The steps required by Government Agency to effect the transaction are in accord with the form approved in Revenue Procedure 89-50.
Recast as a Tax-free Reorganization
When analyzing the particular factual situation and the representations outlined in the ruling, the IRS recast the steps of the transaction as follows:
1. The acquisition by Acquirer of all of Target’s assets (including the bank charter and the minimum capital) solely in exchange for constructive Acquirer common stock and the assumption by Acquirer of Target’s liabilities;
2. The distribution to Parent by Target of Acquirer’s stock in exchange for all of Parent's Target stock in complete liquidation of Target;
3. The distribution to Parent by Acquirer of the bank charter and minimum capital of Target in redemption for a portion of Parent's Acquirer stock constructively received in step 2 above;
4. The contribution by Parent of the bank charter and the minimum capital of Target received in step 3 above to the capital of New Target (the "deemed contribution") in exchange for the issuance of New Target stock to Parent; and
5. The sale of all the stock of New Target to Third-party Holding Company (the "deemed sale") for $X plus the minimum capital.

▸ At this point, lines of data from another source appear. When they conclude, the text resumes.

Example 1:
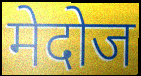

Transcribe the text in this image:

मेदोज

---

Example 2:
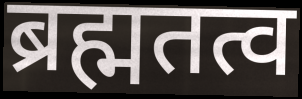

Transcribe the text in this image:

ब्रह्मतत्व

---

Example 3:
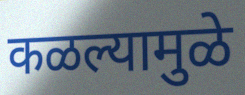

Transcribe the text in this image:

कळल्यामुळे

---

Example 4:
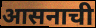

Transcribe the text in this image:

आसनाची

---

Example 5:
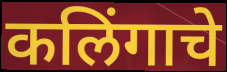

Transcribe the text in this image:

कलिंगाचे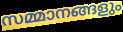
സമ്മാനങ്ങളുംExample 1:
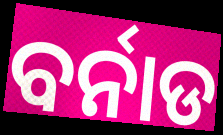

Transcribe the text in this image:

ବର୍ନାଡ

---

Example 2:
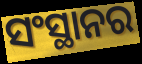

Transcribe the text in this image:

ସଂସ୍ଥାନର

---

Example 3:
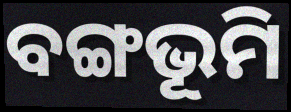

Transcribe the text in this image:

ବଙ୍ଗଭୂମି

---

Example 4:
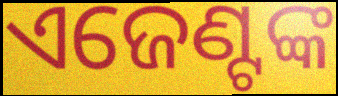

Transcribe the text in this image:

ଏଜେଣ୍ଟଙ୍କ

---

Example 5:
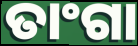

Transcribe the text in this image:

ତାଂଗାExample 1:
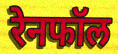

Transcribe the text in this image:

रेनफॉल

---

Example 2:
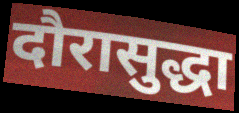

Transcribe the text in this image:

दौरासुद्धा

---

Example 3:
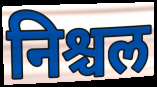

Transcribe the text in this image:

निश्चल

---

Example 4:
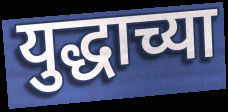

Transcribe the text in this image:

युद्धाच्या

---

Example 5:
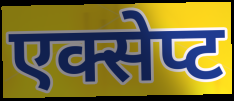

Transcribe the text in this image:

एक्सेप्ट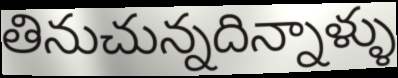
తినుచున్నదిన్నాళ్ళు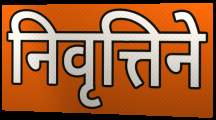
निवृत्तिने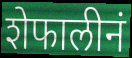
शेफालीनं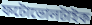
ফটোভোলটাইক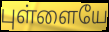
புள்ளையே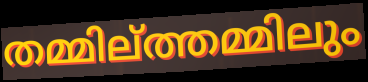
തമ്മില്ത്തമ്മിലുംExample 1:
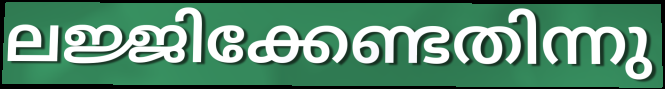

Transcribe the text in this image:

ലജ്ജിക്കേണ്ടതിന്നു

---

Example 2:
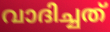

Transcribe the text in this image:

വാദിച്ചത്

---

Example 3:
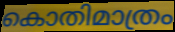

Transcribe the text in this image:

കൊതിമാത്രം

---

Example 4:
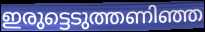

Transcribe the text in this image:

ഇരുട്ടെടുത്തണിഞ്ഞ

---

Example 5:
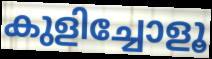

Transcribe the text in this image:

കുളിച്ചോളൂ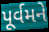
પૂર્વમને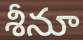
శీనూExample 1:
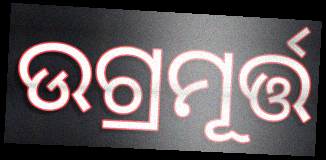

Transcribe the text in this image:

ଉଗ୍ରମୂର୍ତ୍ତ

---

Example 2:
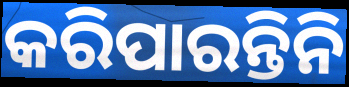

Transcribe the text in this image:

କରିପାରନ୍ତିନି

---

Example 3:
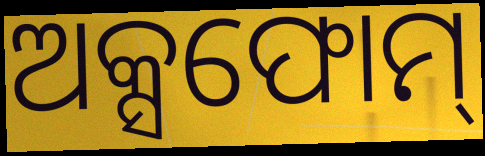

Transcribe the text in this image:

ଅକ୍ସଫୋମ୍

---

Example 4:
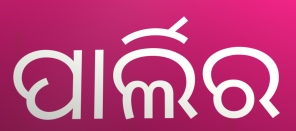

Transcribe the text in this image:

ପାର୍ଲିର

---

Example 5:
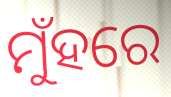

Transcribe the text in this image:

ମୁଁହରେ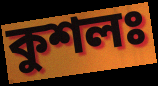
কুশলঃ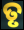
ତୃ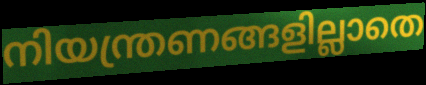
നിയന്ത്രണങ്ങളില്ലാതെ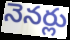
నెనర్లు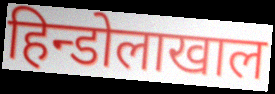
हिन्डोलाखाल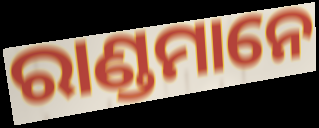
ରାଣ୍ଡମାନେ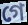
গে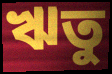
ঋতুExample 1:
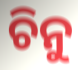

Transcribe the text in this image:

ଚିନୁ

The IRS ruled, among other things, that steps 1 and 2 would constitute a tax-free reorganization within the meaning of Section 368(a)(1)(D) of the Internal Revenue Code. It also ruled that Acquirer would recognize a gain equal to the $X paid for the bank charter and that such gain would be recognized upon the deemed sale of New Target in step 5 above. The favorable conclusions in the ruling are consistent with Revenue Procedure 89-50 as well as other letter rulings.
In Revenue Procedure 89-50, the IRS addressed situations in which a target corporation did not dissolve under state law so that the value of its corporate charter could be realized. The revenue procedure established certain conditions under which the IRS will normally rule that the distribution requirement applicable to reorganizations under Sections 368(a)(1)(C) and 368(a)(1)(D) has been met. Under Revenue Procedure 89-50, as long as the additional representations for retention of corporate charters in Sections 368(a)(1)(C) and 368(a)(1)(D) reorganizations were made, the IRS agreed to recast the transaction to qualify as a C or D reorganization. However, the IRS has in the past allowed similar but varied transaction structures to qualify for tax-free reorganization treatment.
Securing Favorable Treatment
The transaction described in Letter Ruling 200822022 is another structure the IRS has permitted for a bank to consummate a charter sale while complying with certain state law requirements and still receive favorable tax-free reorganization treatment. The ruling illustrates how the IRS will allow a corporation to dispose of a valuable corporate charter without incurring unfavorable tax consequences for complying with structuring requirements of government agencies.